4 Choices for Cultivating Awareness

  • Choice 1Listen Closely
  • Choice 2 Live in Community
  • Choice 3Love Those You Lead
  • Choice 4Look with Intentional Attention

Lets look at each of these a little more closely!

Choice 1Listen Closely – We must choose to hear what those we lead and influence are saying.  We must also listen to what they are not saying.  A silent meeting does not mean agreement. Schedule regular times to let those we lead share how they are feeling and what they are dreaming about.  This is difficult because very few of us are wired to listen.  Most of us have great ideas and seek to share them with others.  However, as Stephen Covey taught us, we must “seek first to understand.” We must choose to listen habitually.

Choice 2 Live in Community – Leaders who barricade themselves off from those they lead or erect relational barriers that prevent community from forming, will never be widely aware of the reality of their situation.  The concept of “management by walking around” was an early nod to the need for leaders to be regularly connection with those they influence, and not in just meetings.  I prefer the idea of management by living in community.  The leaders who have influenced me most profoundly have lived life with me, taken me out for meals and coffee dates. The best leaders have had me over to their house. How often do we engage with those we lead in a social context?  How much do we know about their families, friendships and hobbies? If we don’t know about what is most important to those we lead, why would they follow us for long? And more importantly, how would we ever know what they really think about the things we are working on together?

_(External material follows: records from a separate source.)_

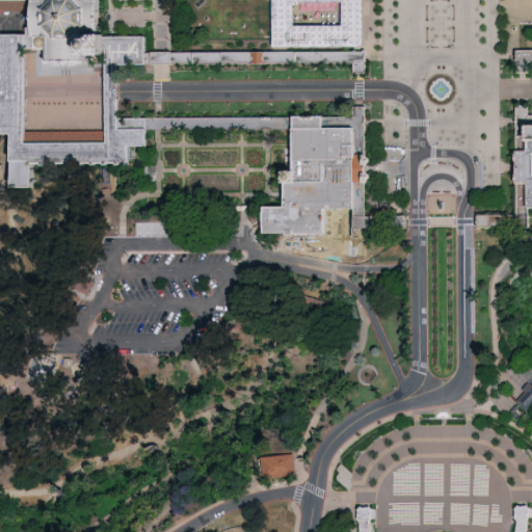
[(0,0),(0,72),(8,72),(8,61),(0,61),(0,10),(35,10),(35,0),(0,0)]
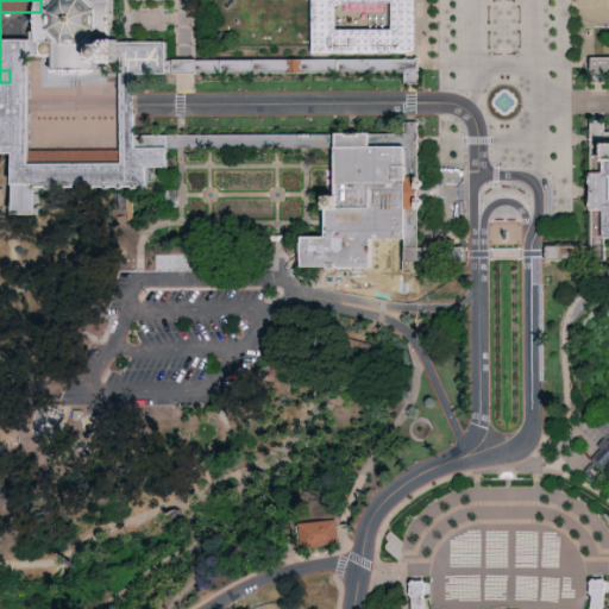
[(41,39),(41,12),(41,0),(123,0),(123,23),(123,42),(132,42),(132,61),(110,60),(110,71),(62,71),(63,56),(41,56),(41,39)]
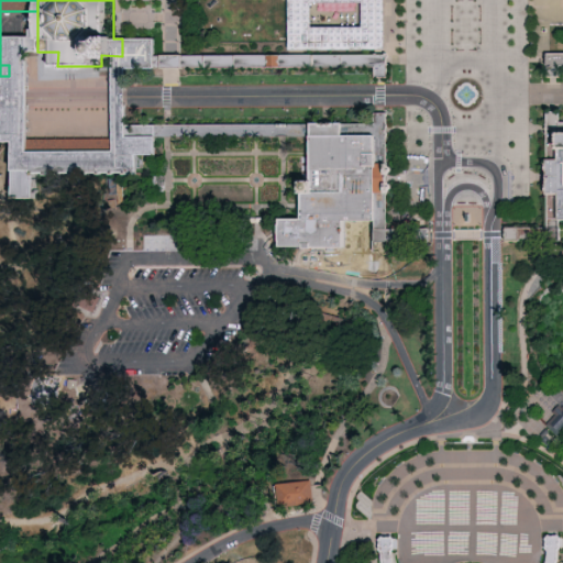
[(287,53),(287,0),(383,0),(383,53),(287,53)]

Choice 3Love Those You Lead – Those we truly love receive sustained attention from us.  If we only spend time with those we lead in meetings and at work, we clearly don’t love them.  If we don’t love those we lead, we will never spend the attention required to cultivate Wide Span Awareness.  Although we don’t get to choose who we like, as that is a matter of preference, we do get to chose who we love.  Love is a choice.  We can chose to show love consistently to those we lead and it will benefit both us and them every time.

Choice 4Look with Intentional Attention – As Robbins said in his Ted Talk “If you don’t attend to something, you can’t be aware of it.” We must choose to be intentional about becoming Wide Span Awareness leaders.  We must implement tools and strategies to ensure we cultivate this in a sustained way.  In my daily planner I make notes for each meeting and coffee date I have with those I lead, to keep track of what I want to ask and what they have told me about their lives.  Every time I have a conversation over coffee or at the desk of one of the people I lead, I try to ask about three areas of their life.  I ask about their family, their personal growth (hobbies, spiritual disciplines and personal habits) and about how work is going. Simply having these things written in my journal ahead of time allows me to ensure the necessary attention, so that I remain aware. “Attention steers perception and controls your reality.”Awareness is impossible without attention!

So, as leaders… let’s learn from a pick pocket (Robbins) and a leadership guru (Greenleaf) today.  Let’s choose to cultivate Wide Span Awareness in every conversation and situation today.  Let’s chose to be One Grip Higher.